Maddison et al suggest a possible cause of the severe pruritus associated with lichen amyloidosis in relation to nerve fiber density. They suggest the hypersensitivity of the remaining nerve fibers is a response to an unexplained neurodegeneration of the absent nerve fibers. 
Amyloid deposits in macular amyloidosis and lichen amyloidosis bind to antikeratin antibodies. These deposits contain sulfhydryl groups, pointing to altered keratin as a source for these deposits. Apaydin et al found no differences in staining characteristics of cytokeratins between macular amyloidosis and lichen amyloidosis.  Interestingly, in their study, all the cytokeratins detected in amyloid deposits were of basic type (type II). This may be because, in amyloidogenesis, acidic cytokeratins such as cytokeratin 14 are degraded faster than basic types.
Weyers et al presented a convincing argument that the deposition of amyloid in lichen amyloidosis is not the cause but the result of itching and scratching. This argument was based on several lines of evidence. 

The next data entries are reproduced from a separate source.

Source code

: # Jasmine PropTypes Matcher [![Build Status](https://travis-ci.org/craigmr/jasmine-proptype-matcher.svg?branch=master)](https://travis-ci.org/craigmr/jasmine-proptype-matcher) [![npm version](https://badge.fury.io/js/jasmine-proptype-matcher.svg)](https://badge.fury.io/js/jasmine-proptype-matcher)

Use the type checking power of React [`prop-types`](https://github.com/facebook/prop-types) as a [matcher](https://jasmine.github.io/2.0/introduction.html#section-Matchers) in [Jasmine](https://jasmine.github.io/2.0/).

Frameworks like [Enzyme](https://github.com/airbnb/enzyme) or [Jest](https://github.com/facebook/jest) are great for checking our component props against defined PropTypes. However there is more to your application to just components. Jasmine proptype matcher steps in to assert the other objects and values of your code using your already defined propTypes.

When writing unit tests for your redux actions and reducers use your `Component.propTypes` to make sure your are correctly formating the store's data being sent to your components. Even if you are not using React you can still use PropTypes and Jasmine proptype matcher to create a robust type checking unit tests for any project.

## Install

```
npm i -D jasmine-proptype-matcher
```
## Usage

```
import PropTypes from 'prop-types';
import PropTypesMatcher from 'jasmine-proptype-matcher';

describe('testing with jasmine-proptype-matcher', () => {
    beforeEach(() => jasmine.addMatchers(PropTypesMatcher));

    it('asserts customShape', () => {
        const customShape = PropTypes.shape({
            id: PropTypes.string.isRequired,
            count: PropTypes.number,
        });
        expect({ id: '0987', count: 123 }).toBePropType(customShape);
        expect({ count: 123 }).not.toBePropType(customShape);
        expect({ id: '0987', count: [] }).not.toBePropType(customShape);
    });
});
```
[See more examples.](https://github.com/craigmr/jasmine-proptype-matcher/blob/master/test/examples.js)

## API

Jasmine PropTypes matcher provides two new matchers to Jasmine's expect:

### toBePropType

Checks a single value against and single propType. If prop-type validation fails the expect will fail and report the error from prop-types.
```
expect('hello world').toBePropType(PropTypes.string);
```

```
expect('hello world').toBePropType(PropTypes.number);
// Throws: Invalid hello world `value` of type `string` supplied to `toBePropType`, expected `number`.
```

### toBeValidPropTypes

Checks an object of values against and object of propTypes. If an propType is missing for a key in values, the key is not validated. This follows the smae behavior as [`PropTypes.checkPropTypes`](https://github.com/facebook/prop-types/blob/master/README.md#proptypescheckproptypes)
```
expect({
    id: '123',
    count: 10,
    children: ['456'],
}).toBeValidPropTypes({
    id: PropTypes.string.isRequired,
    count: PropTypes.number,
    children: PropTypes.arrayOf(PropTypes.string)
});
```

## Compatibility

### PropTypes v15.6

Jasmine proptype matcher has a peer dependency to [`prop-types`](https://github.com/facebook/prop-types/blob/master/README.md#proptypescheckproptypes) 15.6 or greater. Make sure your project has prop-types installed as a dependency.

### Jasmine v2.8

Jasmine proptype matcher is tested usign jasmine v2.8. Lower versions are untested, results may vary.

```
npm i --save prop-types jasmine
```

Amyloid deposition per se does not cause itching. Systemic amyloidosis is not associated with pruritus. Nonpruritic lichen amyloidosis has also been described. Pruritus usually precedes the development of lichen amyloidosis by years. Amyloid cannot be detected in clinically healthy skin of patients with lichen amyloidosis.
Striking similarities, both clinically and histopathologically, exist between lichen amyloidosis and lichen simplex chronicus.
A pathogenic missense mutation was identified in the OSMR gene that encodes the oncostatin M (OSM) receptor β (OSMR-β) in a Brazilian pedigree. 
Lichen amyloidosis is believed to be more common in persons of Chinese ancestry than in other people.
Lichen amyloidosis is more common in males than in females.
Lichen amyloidosis occurs most frequently in persons aged 50-60 years.